Seventeen and a half years after the massacre, the National Victims Unit transported the remains from the Medical Examiner’s Office in Bogota to the town in the devastated Choco province.
The community received 99 coffins in which 72 contained the identified remains of victims, six contained unidentified remains and the remaining 11 symbolically represented the children who died in one of the worst massacres of Colombia’s armed conflict.
The coffins were transported from the nearby town of Vigia del Fuerte in ships adorned with flowers and accompanied by the Christ statue that was mutilated when a FARC mortar struck the local church where locals were hiding from combat between the guerrillas and paramilitaries of the now-defunct AUC.
El cristo mutilado de Bojayá es nuestro Guernica.

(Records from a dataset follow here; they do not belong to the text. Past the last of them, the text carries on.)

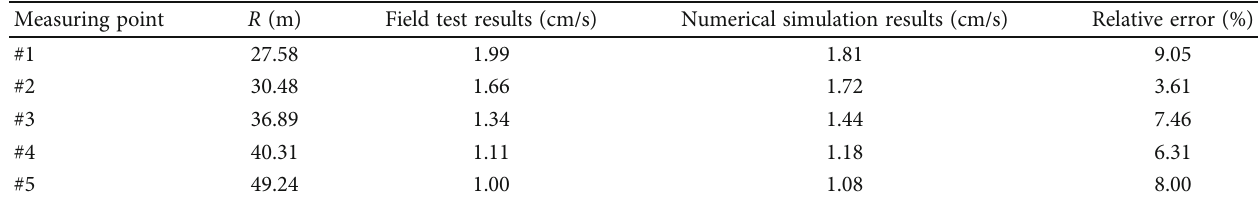
Table 4: The comparison between the numerical calculation results and the experimental results. Measuring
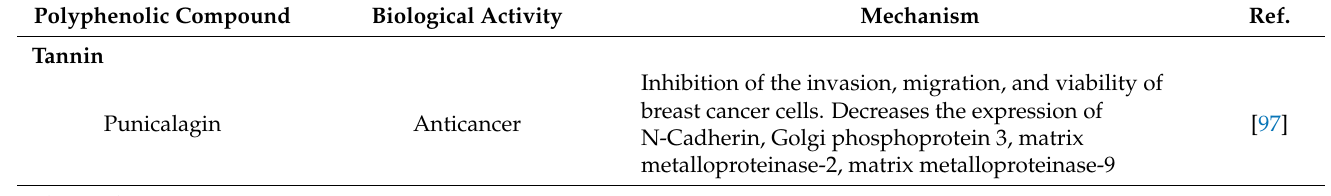
Table 2. Beneficial health effects of flavonoid and non-flavonoid phenolic compounds found in edible and non-edible parts of several tropical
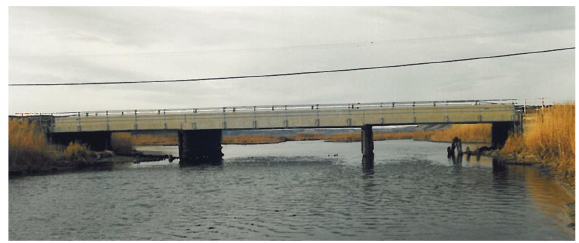
Figure 1: Photograph of the bridge prior to girder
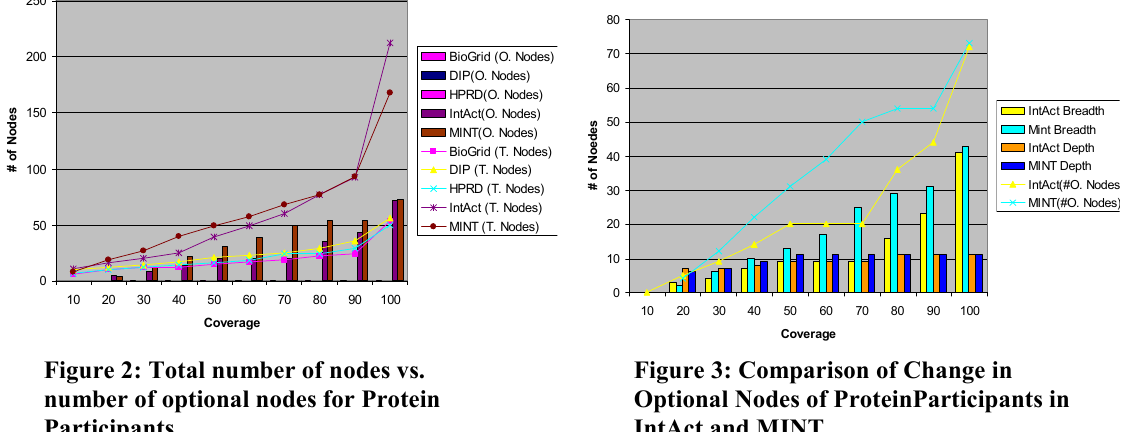
Figure 2: Total number of nodes vs. number of optional nodes for Protein Participants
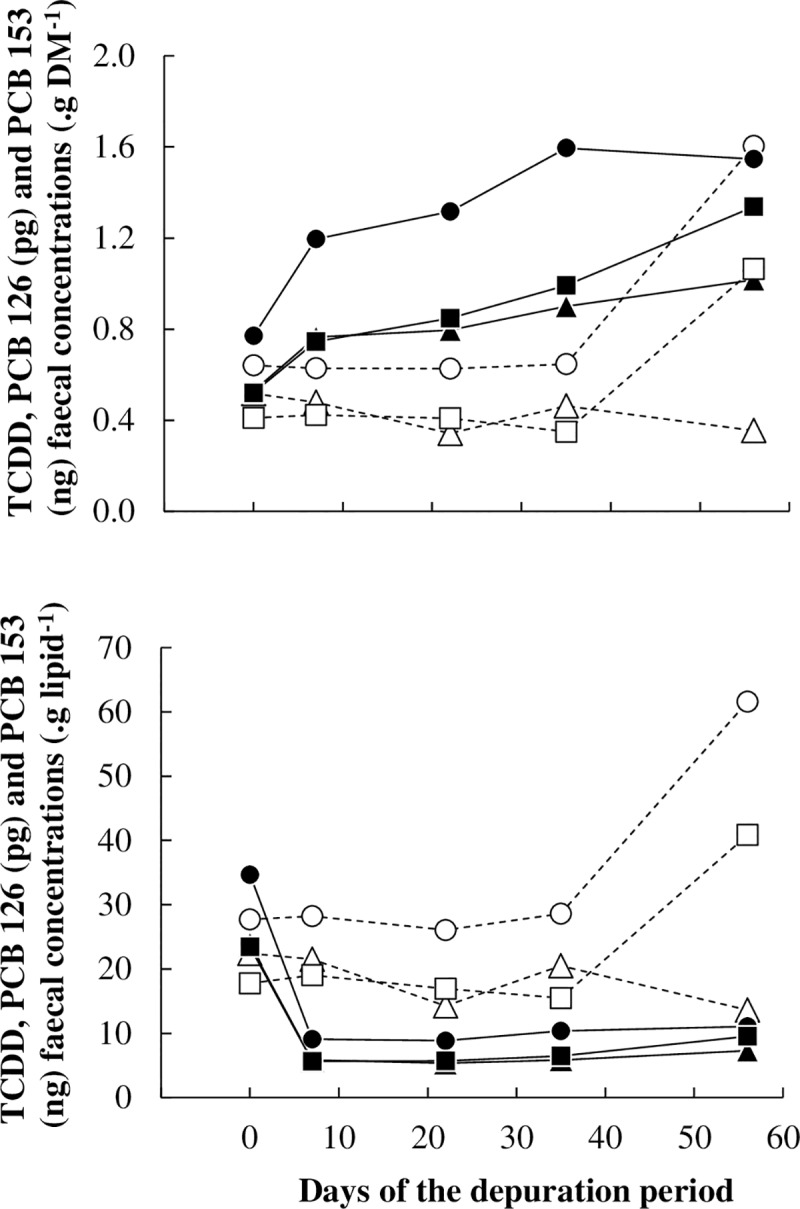
Time pattern kinetics of pollutants faecal concentrations based on dry matter (DM) or on lipids; with TCDD (▲, Δ), PCB 126 (●, ○) and PCB 153 (■, □) in ewes receiving a control well-fed and non-supplemented treatment (CTL: Δ, ○, □) or an underfed and mineral oil supplemented treatment (UFMO: ▲, ●, ■).Each point represents individual results obtained from pools of faeces by treatment and by date.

A esta hora empieza el traslado de los cuerpos de una tragedia anunciada hace 17 años, que no podrá olvidarse ni repetir. El plebiscito a la paz con 96% al SÍ, fue claro aquí. Saben que en la guerra, ellos serán los perdedores. pic.twitter.com/ESQ5BwQtCS
— JesusAbadColorado (@AbadColorado) November 11, 2019
The community will spend the coming week carrying out their traditional funeral rites and will bury their dead on Monday next week.
This surrender means the eternal rest of the people who died that May 2, but also the eternal rest of those of us who are still alive, because we rest when our brothers rest. And how do they rest? When the rites are finished.
Bojaya resident Maxima Asprilla
While violence continues to ravage the region, the final return of those who died in the 2002 massacre provides at least some closure for the community.
I think the feeling today for the people of Bojaya is bittersweet because we have nothing to celebrate, this is a moment of sadness, it’s a moment of silence and pain; again we must deal with the pain that has been among us for these 17 years. On the other hand, I think it means hope, it is a light for the people of Bojaya to begin the mourning we have been waiting for for a long time. We are going to have the opportunity to say goodbye to our loved ones as we are traditionally taught to do.
Victim representative Yuber Palacios
The community has fought with both the FARC and state institutions to be able to carry out their ancestral funeral rites.
Immediately after the massacre, the local FARC guerrillas forced the locals to bury the victims against their traditions. The authorities wouldn’t exhume the mass graves to identify the remains until 2017 and allow the community to carry out their rites until 2017.